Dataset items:
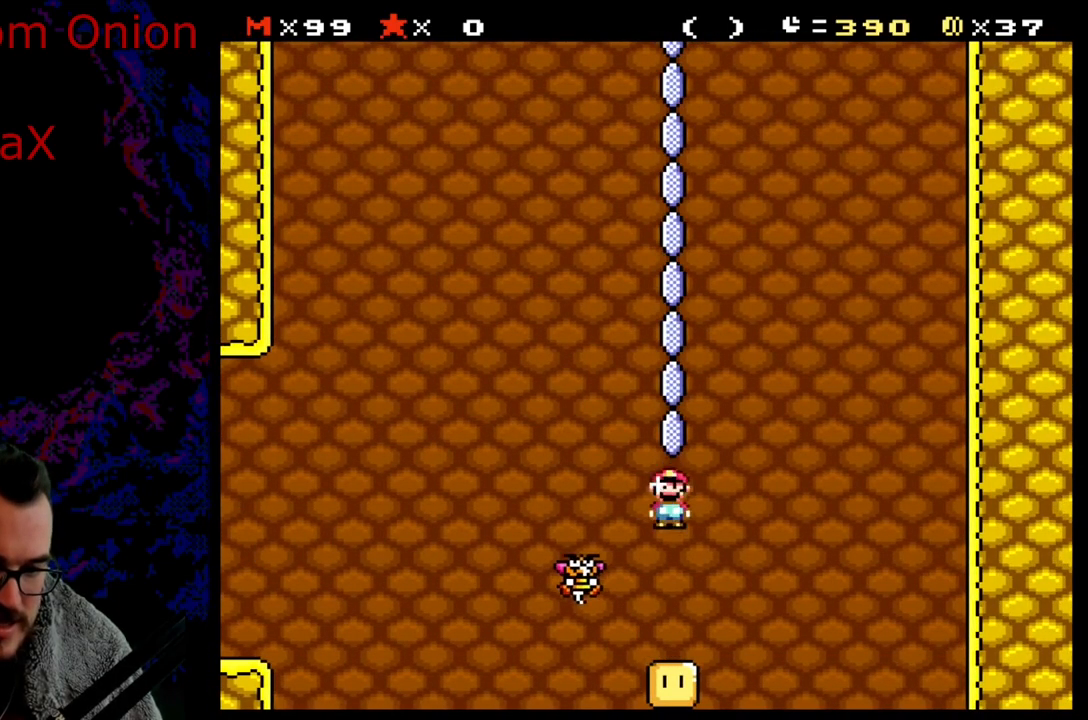
{"buttons": ["A", "X"], "events": [[17, "DPAD_LEFT", "up"], [67, "DPAD_RIGHT", "down"], [200, "DPAD_RIGHT", "up"]]}
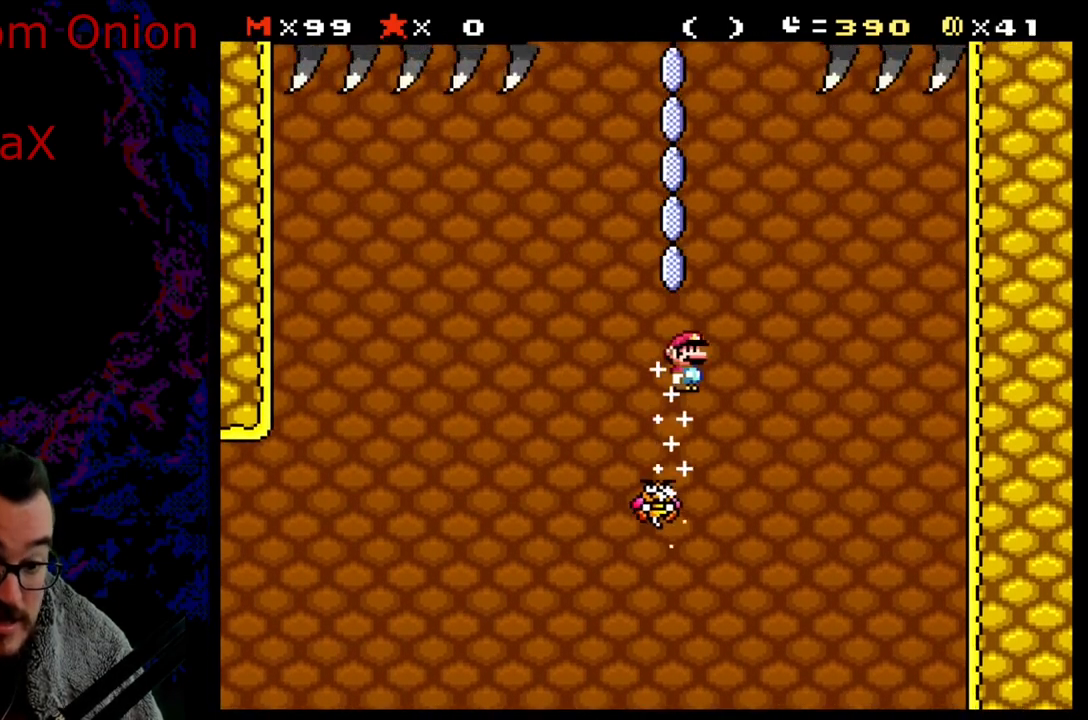
{"buttons": ["A", "X"], "events": [[50, "DPAD_LEFT", "down"], [150, "DPAD_LEFT", "up"], [200, "DPAD_RIGHT", "down"], [317, "DPAD_LEFT", "down"], [317, "DPAD_RIGHT", "up"], [467, "DPAD_LEFT", "up"]]}
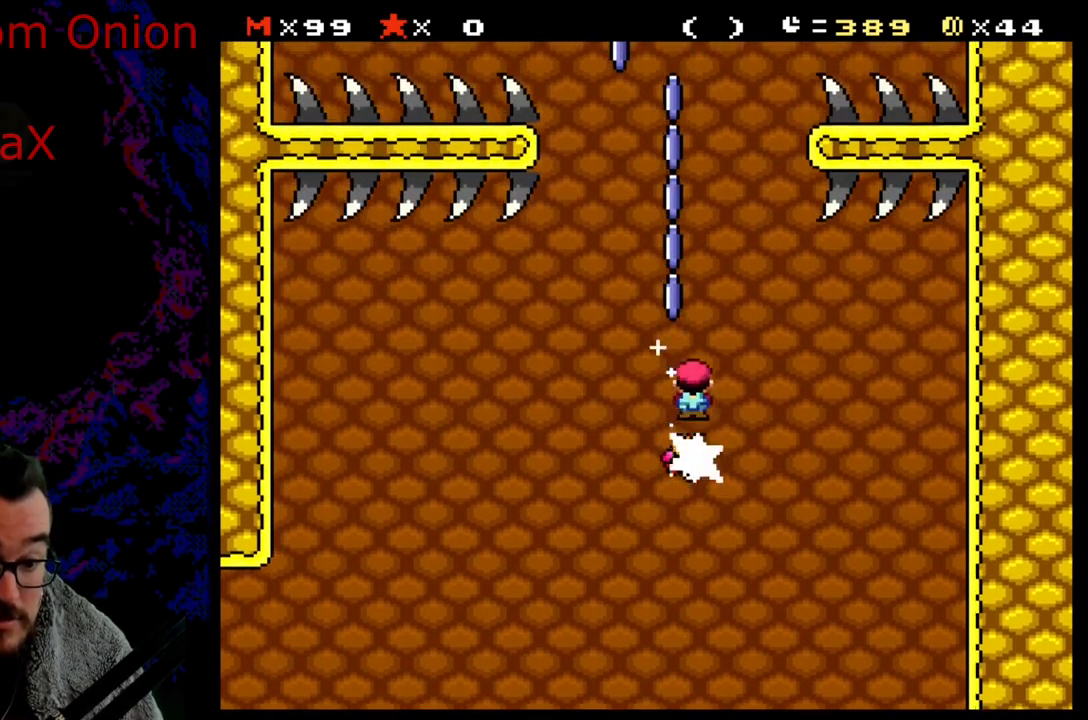
{"buttons": ["A", "X"], "events": [[100, "DPAD_RIGHT", "down"], [217, "DPAD_RIGHT", "up"], [350, "DPAD_LEFT", "down"], [467, "DPAD_LEFT", "up"]]}
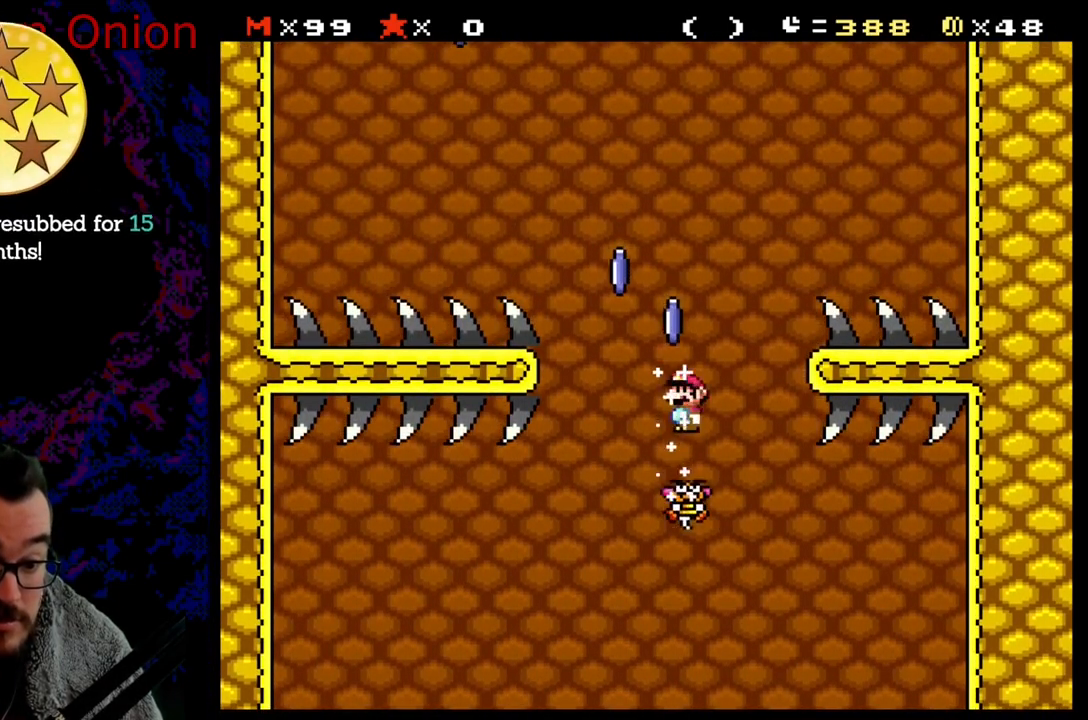
{"buttons": ["A", "X"], "events": []}
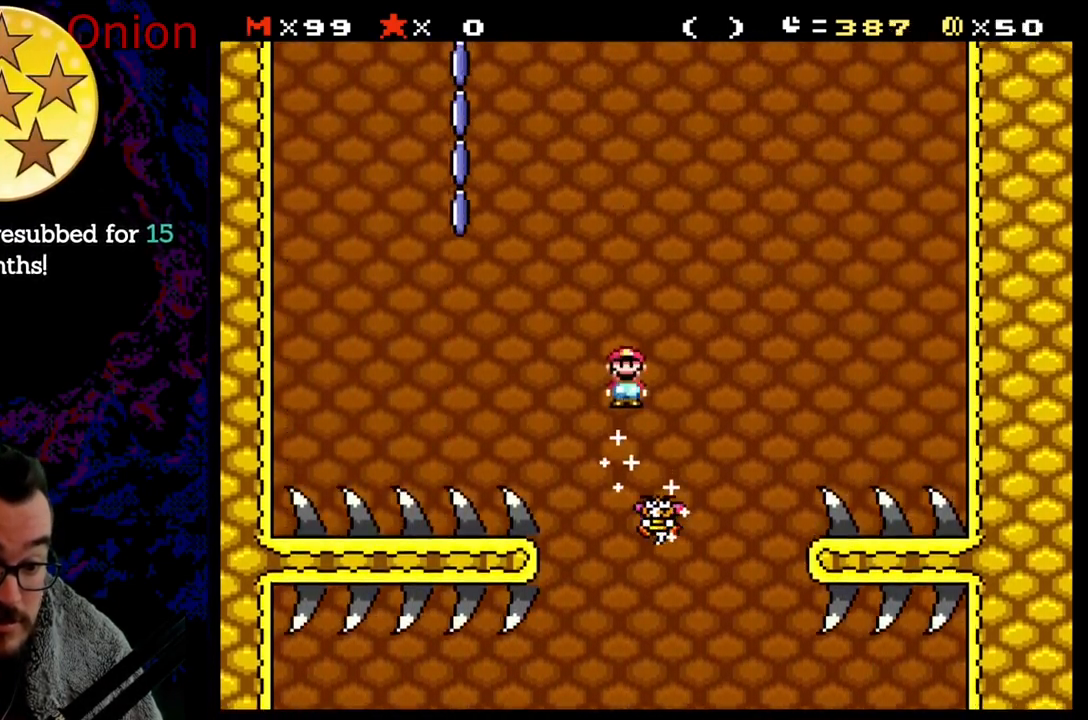
{"buttons": ["A", "X"], "events": []}
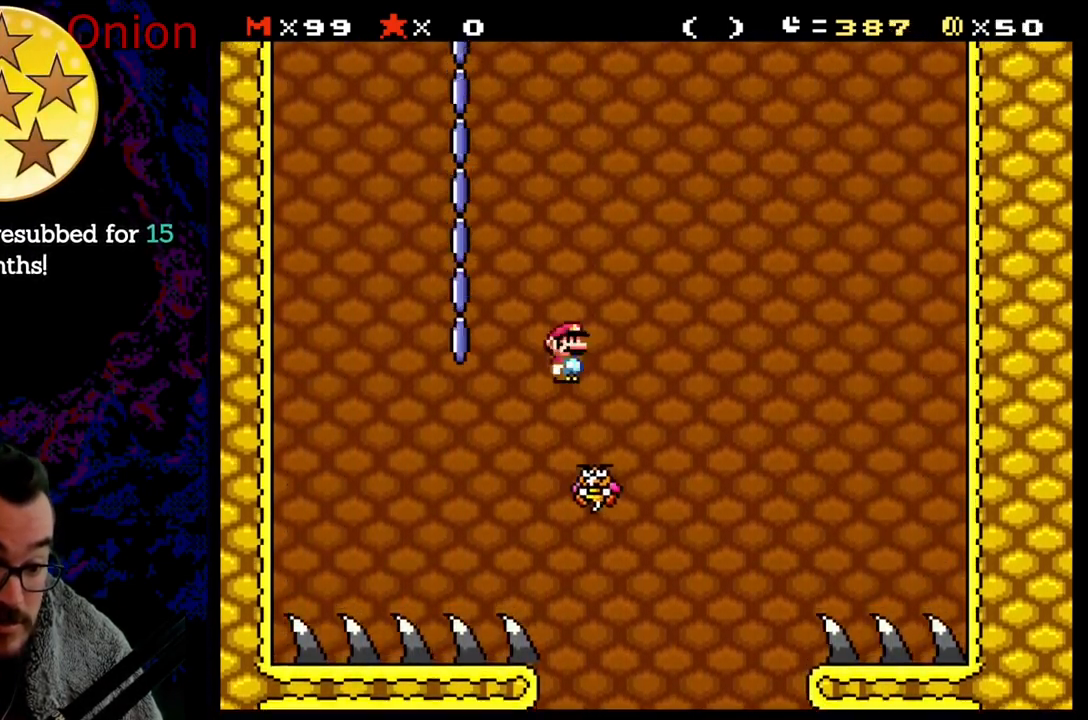
{"buttons": ["A", "X", "DPAD_LEFT"], "events": [[317, "DPAD_RIGHT", "down"], [417, "DPAD_DOWN", "down"], [433, "DPAD_DOWN", "up"], [433, "DPAD_LEFT", "down"], [433, "DPAD_RIGHT", "up"]]}
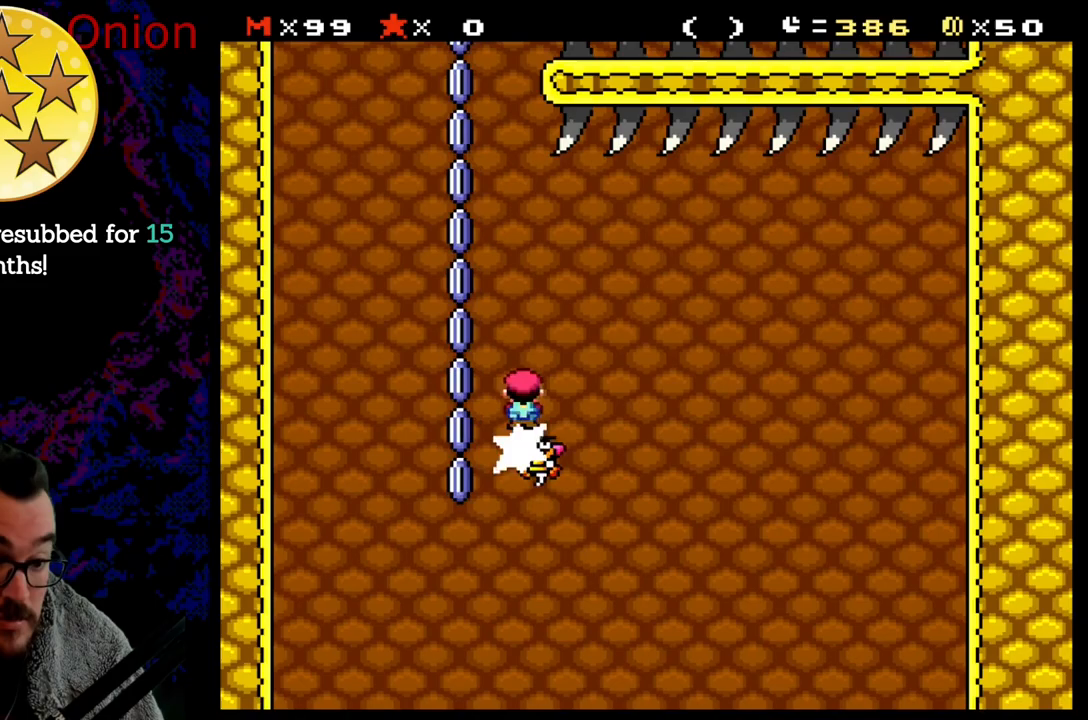
{"buttons": ["A", "X"], "events": [[167, "DPAD_LEFT", "up"], [250, "DPAD_RIGHT", "down"], [500, "DPAD_RIGHT", "up"]]}
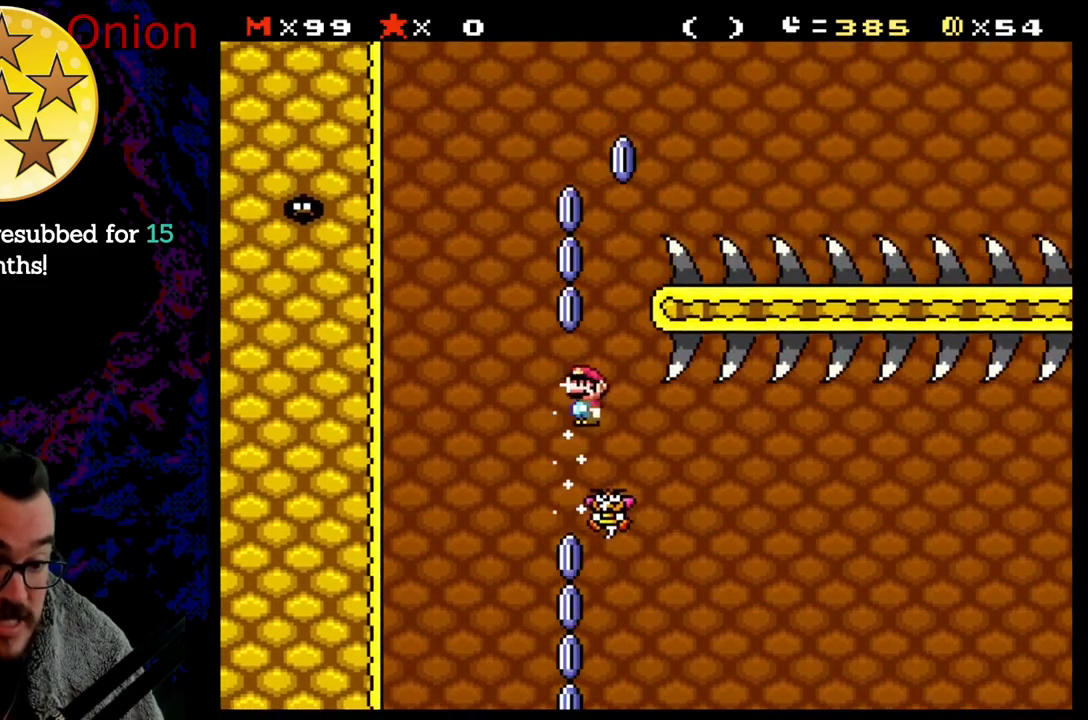
{"buttons": ["A", "X", "DPAD_LEFT"], "events": [[17, "DPAD_LEFT", "down"], [183, "DPAD_LEFT", "up"], [267, "DPAD_RIGHT", "down"], [400, "DPAD_LEFT", "down"], [400, "DPAD_RIGHT", "up"]]}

◆ Task statement ◆
Since the copy should hold text only, set down each record exactly and leave the pictures out.

◆ Solution to this exercise ◆
{"buttons": ["A", "X"], "events": [[17, "DPAD_LEFT", "up"], [67, "DPAD_RIGHT", "down"], [200, "DPAD_RIGHT", "up"]]}
{"buttons": ["A", "X"], "events": [[50, "DPAD_LEFT", "down"], [150, "DPAD_LEFT", "up"], [200, "DPAD_RIGHT", "down"], [317, "DPAD_LEFT", "down"], [317, "DPAD_RIGHT", "up"], [467, "DPAD_LEFT", "up"]]}
{"buttons": ["A", "X"], "events": [[100, "DPAD_RIGHT", "down"], [217, "DPAD_RIGHT", "up"], [350, "DPAD_LEFT", "down"], [467, "DPAD_LEFT", "up"]]}
{"buttons": ["A", "X"], "events": []}
{"buttons": ["A", "X"], "events": []}
{"buttons": ["A", "X", "DPAD_LEFT"], "events": [[317, "DPAD_RIGHT", "down"], [417, "DPAD_DOWN", "down"], [433, "DPAD_DOWN", "up"], [433, "DPAD_LEFT", "down"], [433, "DPAD_RIGHT", "up"]]}
{"buttons": ["A", "X"], "events": [[167, "DPAD_LEFT", "up"], [250, "DPAD_RIGHT", "down"], [500, "DPAD_RIGHT", "up"]]}
{"buttons": ["A", "X", "DPAD_LEFT"], "events": [[17, "DPAD_LEFT", "down"], [183, "DPAD_LEFT", "up"], [267, "DPAD_RIGHT", "down"], [400, "DPAD_LEFT", "down"], [400, "DPAD_RIGHT", "up"]]}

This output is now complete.